When you mention The Matrix, are you discussing the Wachowski sisters or Andrew Tate, cause there is a big difference lol? The former are actually pulling the Matrix pretty explicitly from Baudrillard, I would argue as an overt metaphor. The book Neo pulls the floppy disk from is by B. Desert of the Real is his term. Their Matrix is loosely the Simulacra of Baudrillard's capitalism(not the only interpretation of course). His concern is not so much God as how the markets have created their mirror in culture to such a profound degree that what we engage with as reality is largely copies without originals. We watch kitsch retellings of Shakespeare's Romeo and Juliette, but they live happily ever after in this one, because the popular conception is that it's a love story, so it is pulling from that, not the original, it is more Shakespeare than Shakespeare. Then we go eat at Outback, built by guys whose conception of Australia is other commodities-so never referencing an actual place- as we look at streamers on our phone simulating friendships more earnestly than real ones. This is the hyper real. More reality than reality. Also meaninglessness. Trump is basically if market psychosis was a person. His amnesia, id, spite, will to dominate and humiliate, interest in exclusively people as means, all pure postmodern capitalism. This also goes for capitalist religion. Look at how mutilated fundamentalist Christianity has become. It is echoing and forging not the desires of Christ, but those of the market. God as exchange. Christ is a figure of material prosperity, competition, domination, consumption, and disposable spectacle as revelation. A Christian rock band sets up in a 20,000 seat arena to sell a mystical experience and send money to help Israel colonize Palestine. You can watch it on your phone. The world of phantoms for the Matrix analogy is markets, God as commodity. This is the domination of false desires the Matrix is concerned with. Andrew Tate is, like all Right wing grifters, a parasitic creation of the market. Preying on the very alienation the system creates, using its dissatisfaction to preemptively quell any actual dissent. His cure for alienation from capitalism.... post memes of him 12 hours a day, become a hedonist, start an MLM, become one of those whose benefits from the system...

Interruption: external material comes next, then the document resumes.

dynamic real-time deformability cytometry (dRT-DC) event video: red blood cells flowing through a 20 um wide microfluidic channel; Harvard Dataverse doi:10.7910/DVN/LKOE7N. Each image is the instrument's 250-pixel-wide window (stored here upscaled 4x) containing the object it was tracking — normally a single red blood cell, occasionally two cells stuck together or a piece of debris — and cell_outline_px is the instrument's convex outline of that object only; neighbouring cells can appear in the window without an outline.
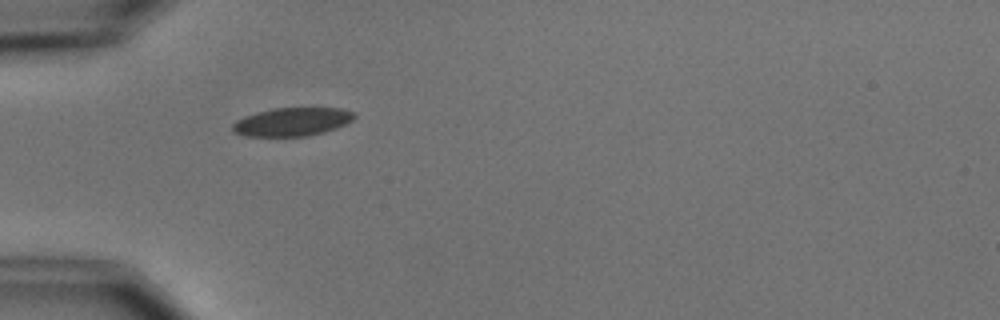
{"species": "common noctule bat (a hibernating species)", "species_latin": "Nyctalus noctula", "temperature_condition": "cold", "stored_images_in_passage": 3, "camera_frame_rate_fps": 3000, "um_per_image_px": 0.085, "animal": {"sex": "male", "body_mass_g": 15.6}, "frame": {"image": 1, "passage_image": 2, "time_ms": 1.333, "image_size_px": [1000, 320], "cell_outline_px": [[356, 116], [352, 120], [336, 128], [324, 132], [308, 136], [244, 136], [232, 132], [232, 124], [236, 120], [244, 116], [256, 112], [276, 108], [344, 108], [356, 112]], "centroid_in_image_um": [24.83, 10.35], "position_along_channel_um": 60.2, "area_um2": 20.29}}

All to say, I feel the description of these thinkers as bleak nihilists is misplaced. Nieztsche is explicitly trying to prevent mass nihilism, Camus, one of my faves, says the fight against the absurd is the ontological grounding for human dignity. We gain meaning in our rebellion against domination and cruelty, we become the absurd when we collapse into systems of control. I think you would find The Rebel really interesting.